Helm provided a clean way to handle templating and versioning without writing YAML repeatedly.


Applying the Manifests to K3s

Once Helm processed the templates, the K3s cluster applied everything instantly. The deployment became active with one replica. The Service exposed the container port. If Ingress was configured, the application became public with a stable URL.

All of this ran within the remote environment using SSH commands executed from my Python application.


The Final Automated Workflow

After completing the entire pipeline, this became the final experience for the user:

  1. Log in with GitHub.

  2. Select a repository from the list.

  3. Click “Deploy”.

Behind the scenes, the system handled:

  • cloning

  • image building

  • port extraction

  • manifest creation

  • Helm deployment

The user did not need to interact with Docker commands, kubectl or YAML files. Everything was automatic.


Challenges and Solutions

1. Large repositories and slow builds
To solve this, I ensured that the remote server had cached layers whenever possible by reusing previous build directories.

2. Managing SSH timeouts
Increasing the SSH keep alive configuration and using a resilient execution wrapper helped prevent failures during long deployments.

3. Ensuring reproducible deployments
Helm values files were logged to the database so that each deployment had a traceable configuration history.

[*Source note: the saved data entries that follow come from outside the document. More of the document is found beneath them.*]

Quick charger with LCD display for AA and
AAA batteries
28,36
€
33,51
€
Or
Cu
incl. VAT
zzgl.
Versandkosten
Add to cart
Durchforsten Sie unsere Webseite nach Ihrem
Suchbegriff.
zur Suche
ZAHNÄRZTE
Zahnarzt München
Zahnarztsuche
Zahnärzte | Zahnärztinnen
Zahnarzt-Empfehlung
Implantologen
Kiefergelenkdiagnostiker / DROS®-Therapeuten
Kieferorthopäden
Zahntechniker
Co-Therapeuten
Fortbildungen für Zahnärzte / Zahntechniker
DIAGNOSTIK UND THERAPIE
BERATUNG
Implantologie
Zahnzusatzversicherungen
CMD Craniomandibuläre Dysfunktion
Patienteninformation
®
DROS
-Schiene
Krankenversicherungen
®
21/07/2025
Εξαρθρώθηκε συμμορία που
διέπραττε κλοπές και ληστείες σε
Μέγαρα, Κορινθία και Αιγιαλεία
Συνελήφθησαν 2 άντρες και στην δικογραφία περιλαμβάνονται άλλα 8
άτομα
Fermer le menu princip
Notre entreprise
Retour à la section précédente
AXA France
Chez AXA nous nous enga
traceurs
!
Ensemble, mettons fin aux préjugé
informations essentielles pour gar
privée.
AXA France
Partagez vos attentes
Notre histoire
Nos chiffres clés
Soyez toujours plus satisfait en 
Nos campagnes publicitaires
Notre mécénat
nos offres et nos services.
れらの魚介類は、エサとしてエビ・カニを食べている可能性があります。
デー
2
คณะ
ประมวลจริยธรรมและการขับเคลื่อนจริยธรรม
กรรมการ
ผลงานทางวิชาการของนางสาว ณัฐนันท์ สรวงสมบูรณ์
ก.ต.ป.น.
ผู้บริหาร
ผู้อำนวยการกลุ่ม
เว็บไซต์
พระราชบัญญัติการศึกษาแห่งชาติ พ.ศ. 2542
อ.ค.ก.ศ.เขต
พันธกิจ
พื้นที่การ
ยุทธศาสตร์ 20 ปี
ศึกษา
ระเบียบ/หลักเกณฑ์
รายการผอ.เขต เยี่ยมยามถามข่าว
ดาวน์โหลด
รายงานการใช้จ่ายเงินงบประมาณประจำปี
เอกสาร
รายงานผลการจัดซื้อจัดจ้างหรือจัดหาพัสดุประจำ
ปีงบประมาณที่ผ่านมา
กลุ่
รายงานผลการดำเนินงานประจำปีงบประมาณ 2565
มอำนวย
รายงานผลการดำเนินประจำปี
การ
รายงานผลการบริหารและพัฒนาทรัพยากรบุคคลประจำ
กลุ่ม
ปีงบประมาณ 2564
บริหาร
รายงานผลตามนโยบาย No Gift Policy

4. Handling errors gracefully
Whenever Docker or kubectl produced errors, they were captured and displayed in the Streamlit UI so that the user could fix the repository or Dockerfile.


Benefits of This Approach

This approach is not designed to replace full CI systems. However, it solves a specific problem extremely well. It provides a fast method to deploy small to medium applications into K3s without the overhead of pipelines, registries or private runners.

Some benefits include:

  • Very quick setup for new applications

  • No complex infrastructure required

  • Secure SSH communication

  • Automatic image handling

  • Helm based templating

  • Namespaced isolation for each deployment

It is ideal for personal projects, prototypes, microservices or self-hosted internal tools.


Conclusion

Automating GitHub repository deployments into a K3s cluster became an enjoyable project. By combining SSH, Docker, Kubernetes and Helm into a single workflow, I created a flexible and dynamic deployment system. It saves time, reduces manual work and makes it possible to deploy new applications with a simple click.